Collected data:
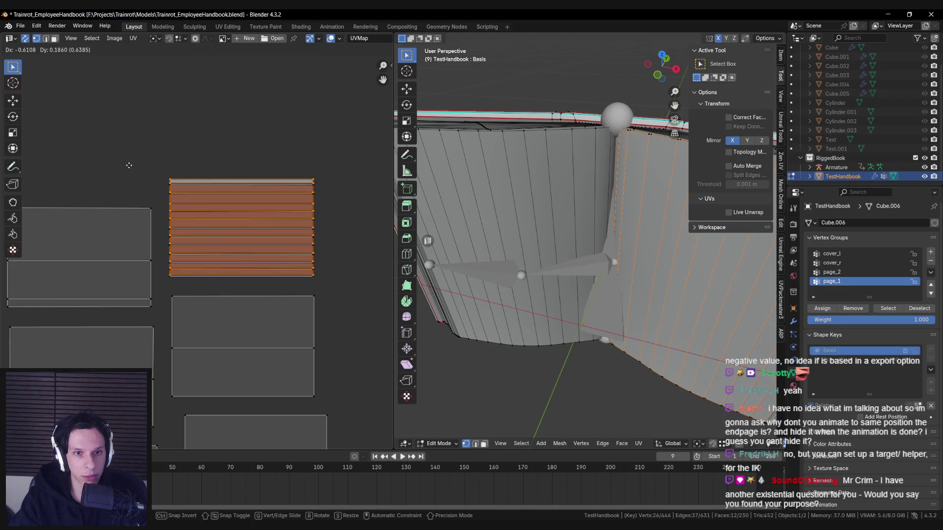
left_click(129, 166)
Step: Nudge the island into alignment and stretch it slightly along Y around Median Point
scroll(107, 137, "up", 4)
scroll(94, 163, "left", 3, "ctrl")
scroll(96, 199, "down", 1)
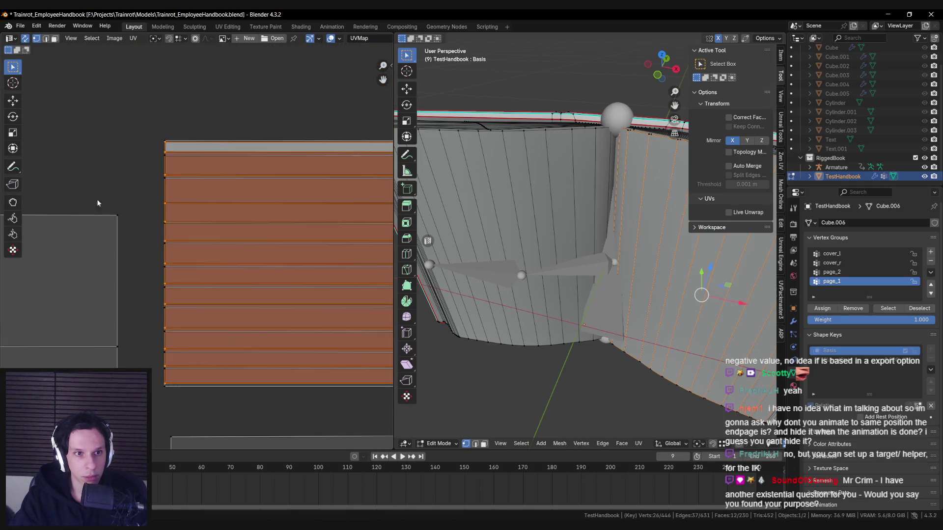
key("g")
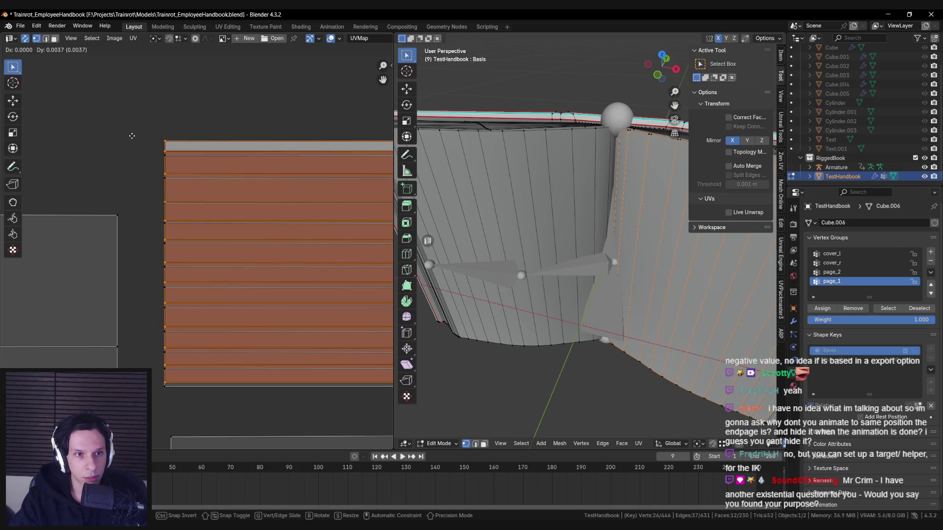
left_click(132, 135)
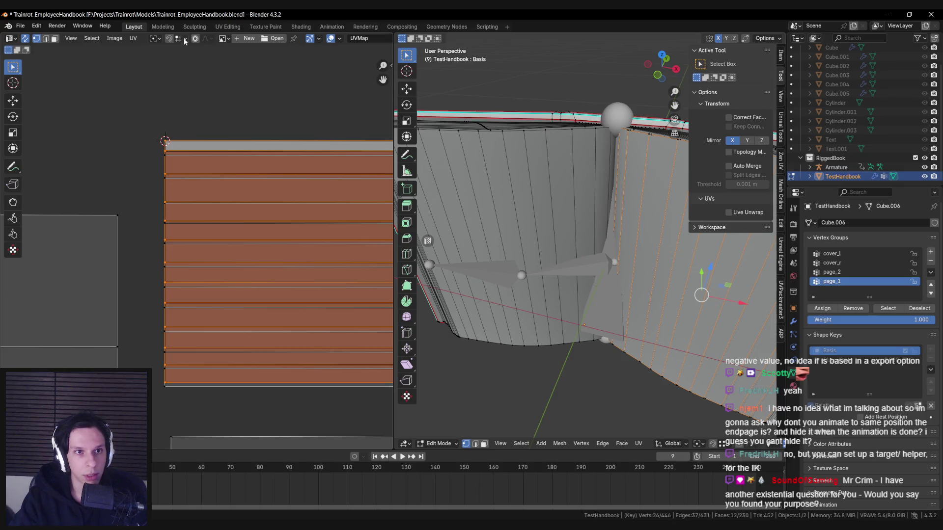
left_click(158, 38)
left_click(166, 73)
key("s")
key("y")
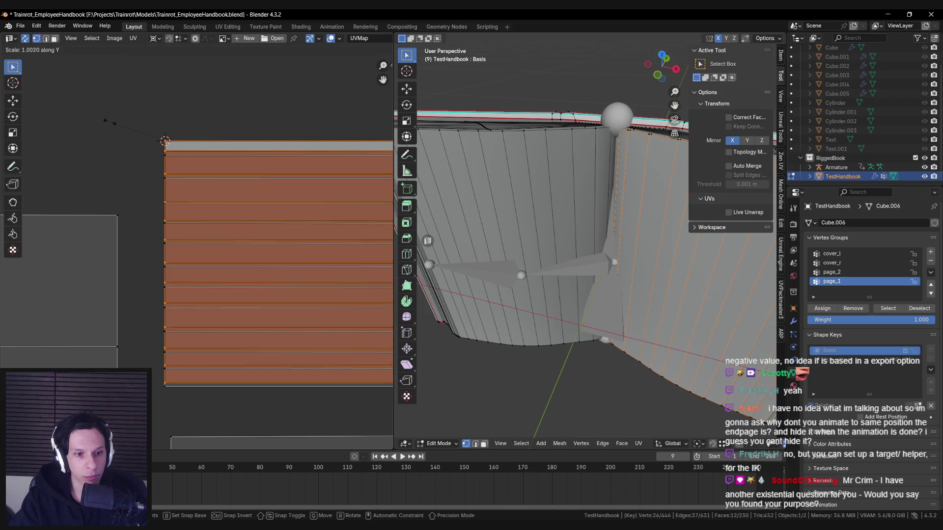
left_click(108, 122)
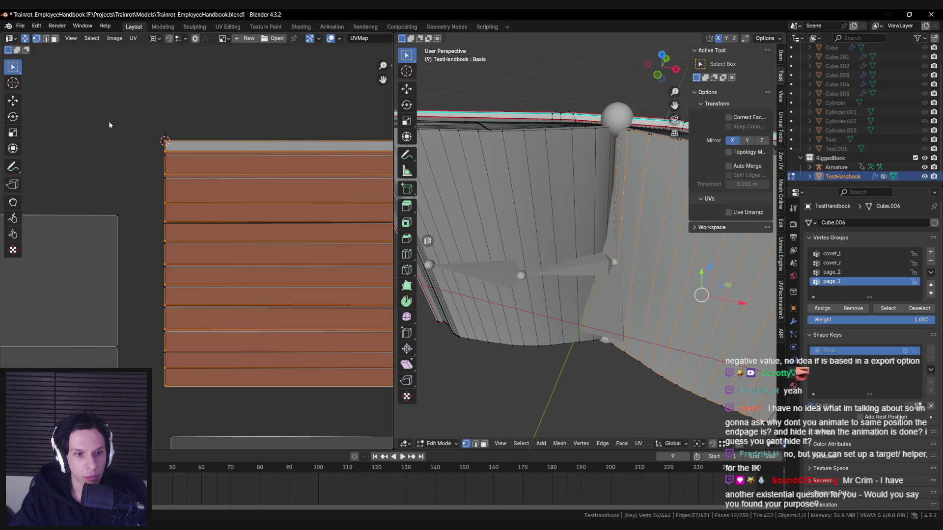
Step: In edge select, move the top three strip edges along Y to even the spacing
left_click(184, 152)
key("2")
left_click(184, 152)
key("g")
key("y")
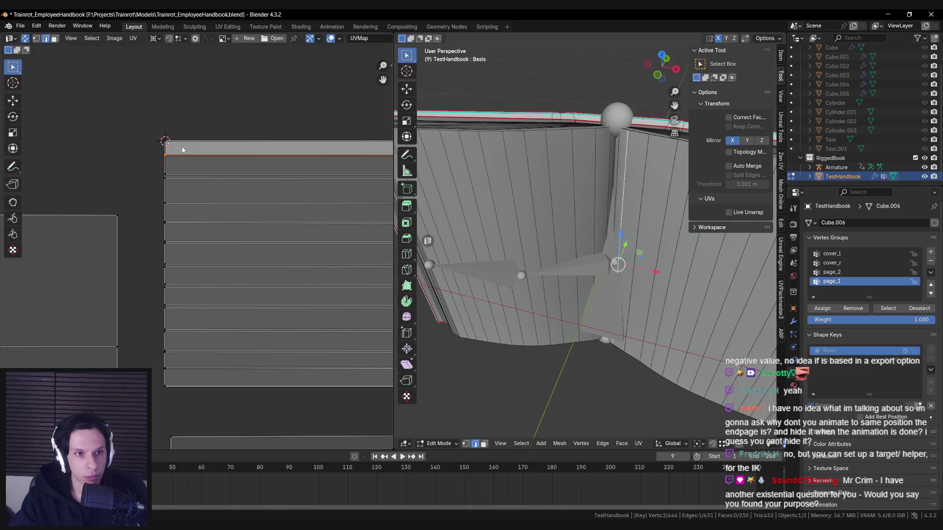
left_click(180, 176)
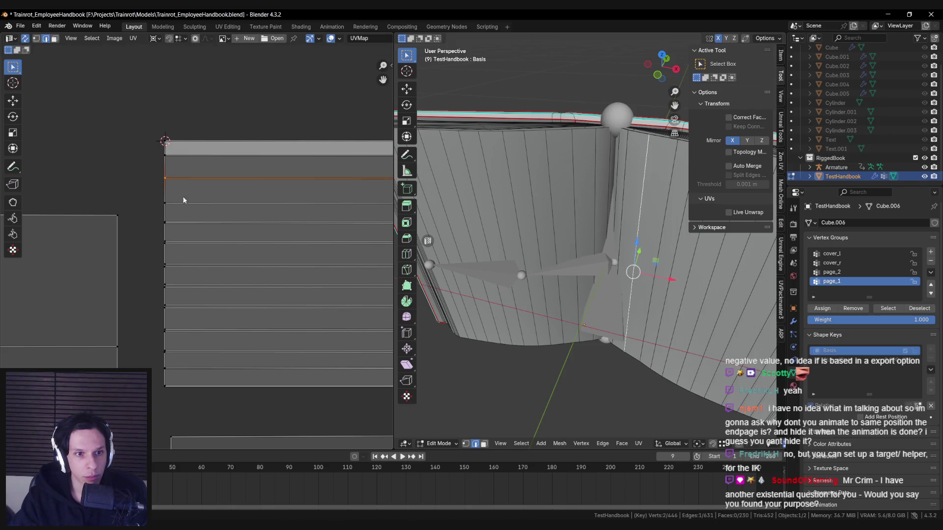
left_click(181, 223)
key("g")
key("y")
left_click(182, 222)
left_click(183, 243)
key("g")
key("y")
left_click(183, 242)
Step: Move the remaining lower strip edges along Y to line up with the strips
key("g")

Assignment | Word-for-word repeat, images excluded: return all the data.

The completed task |
left_click(129, 166)
Step: Nudge the island into alignment and stretch it slightly along Y around Median Point
scroll(107, 137, "up", 4)
scroll(94, 163, "left", 3, "ctrl")
scroll(96, 199, "down", 1)
key("g")
left_click(132, 135)
left_click(158, 38)
left_click(166, 73)
key("s")
key("y")
left_click(108, 122)
Step: In edge select, move the top three strip edges along Y to even the spacing
left_click(184, 152)
key("2")
left_click(184, 152)
key("g")
key("y")
left_click(180, 176)
left_click(181, 223)
key("g")
key("y")
left_click(182, 222)
left_click(183, 243)
key("g")
key("y")
left_click(183, 242)
Step: Move the remaining lower strip edges along Y to line up with the strips
key("g")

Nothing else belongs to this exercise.